The difficulty of the enforcement effort to control white-collar crime by the criminal justice system is notable, partly because the enforcement agencies in Canada receive relatively few complaints from victims of such crimes.

Prosecution and Regulation

The criminal justice system, in general, lacks sufficient resources to detect and prosecute white-collar crimes. Moreover, the defendants in white-collar cases tend to put up a much stronger legal defense, since they usually have far more financial resources to hire experienced attorneys. An alternative means of regulating white-collar crime in Canada is for the state to impose certain duties of care on people, and to allow the plaintiff to seek damages from the defendant for the wrongdoing.

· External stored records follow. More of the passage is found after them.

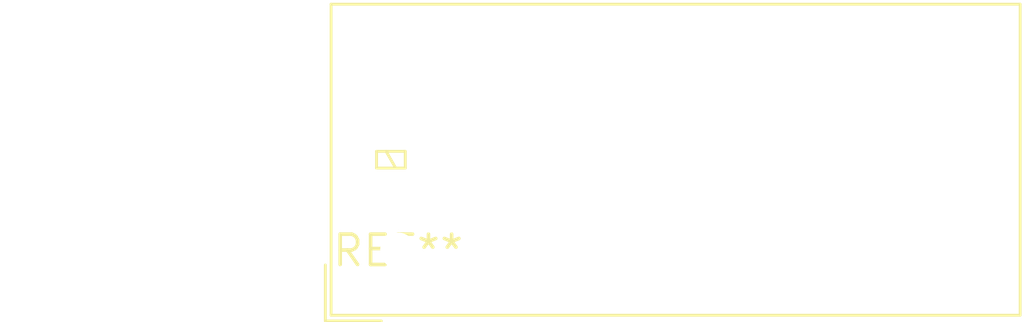
<source format=kicad_pcb>
(kicad_pcb (version 20240108) (generator pcbnew)

  (general
    (thickness 1.6)
  )

  (paper "A4")
  (layers
    (0 "F.Cu" signal)
    (31 "B.Cu" signal)
    (32 "B.Adhes" user "B.Adhesive")
    (33 "F.Adhes" user "F.Adhesive")
    (34 "B.Paste" user)
    (35 "F.Paste" user)
    (36 "B.SilkS" user "B.Silkscreen")
    (37 "F.SilkS" user "F.Silkscreen")
    (38 "B.Mask" user)
    (39 "F.Mask" user)
    (40 "Dwgs.User" user "User.Drawings")
    (41 "Cmts.User" user "User.Comments")
    (42 "Eco1.User" user "User.Eco1")
    (43 "Eco2.User" user "User.Eco2")
    (44 "Edge.Cuts" user)
    (45 "Margin" user)
    (46 "B.CrtYd" user "B.Courtyard")
    (47 "F.CrtYd" user "F.Courtyard")
    (48 "B.Fab" user)
    (49 "F.Fab" user)
    (50 "User.1" user)
    (51 "User.2" user)
    (52 "User.3" user)
    (53 "User.4" user)
    (54 "User.5" user)
    (55 "User.6" user)
    (56 "User.7" user)
    (57 "User.8" user)
    (58 "User.9" user)
  )

  (setup
    (pad_to_mask_clearance 0)
    (pcbplotparams
      (layerselection 0x00010fc_ffffffff)
      (plot_on_all_layers_selection 0x0000000_00000000)
      (disableapertmacros false)
      (usegerberextensions false)
      (usegerberattributes false)
      (usegerberadvancedattributes false)
      (creategerberjobfile false)
      (dashed_line_dash_ratio 12.000000)
      (dashed_line_gap_ratio 3.000000)
      (svgprecision 4)
      (plotframeref false)
      (viasonmask false)
      (mode 1)
      (useauxorigin false)
      (hpglpennumber 1)
      (hpglpenspeed 20)
      (hpglpendiameter 15.000000)
      (dxfpolygonmode false)
      (dxfimperialunits false)
      (dxfusepcbnewfont false)
      (psnegative false)
      (psa4output false)
      (plotreference false)
      (plotvalue false)
      (plotinvisibletext false)
      (sketchpadsonfab false)
      (subtractmaskfromsilk false)
      (outputformat 1)
      (mirror false)
      (drillshape 1)
      (scaleselection 1)
      (outputdirectory "")
    )
  )

  (net 0 "")

  (footprint "Relay_SPDT_Panasonic_JW1_FormC" (layer "F.Cu") (at 0 0))

)

</source>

In general, white-collar and corporate crimes seem to be easily condoned by the criminal justice system and the general public, compared to street crimes.

Corporate crimes are usually dealt with outside the criminal law and regulated by separate federal, provincial and municipal laws. Enforcement is handled by special government departments and bodies through a regulatory system focused on mediation and compensation rather than on prosecution and punishment. For example, the Canadian provinces have introduced workers' compensation acts and regulations governing occupational health and safety that create systems of workplace safety standards and inspection.

The best-known example of legislative efforts against corporate crime is the federal Competition Act (formerly the Combines Investigation Act), which prohibits various forms of potentially anticompetitive acts. These include unfair margin squeezing, freight equalization to impede competition, misleading advertising, the use of fighting brands to eliminate a competitor, conspiracies to fix prices, and other corporate crimes. Responsibility for the enforcement of the Competition Act is divided among several authorities: Parliament which passes the legislation; the Director of Investigation and Research (DIR) under the Competition Act who heads the Competition Bureau and investigates possible violations; the Department of Justice (DOJ) which takes cases before the courts or Tribunal; and the adjudicators who determine if a violation has occurred and, if so, what penalty or remedy is appropriate.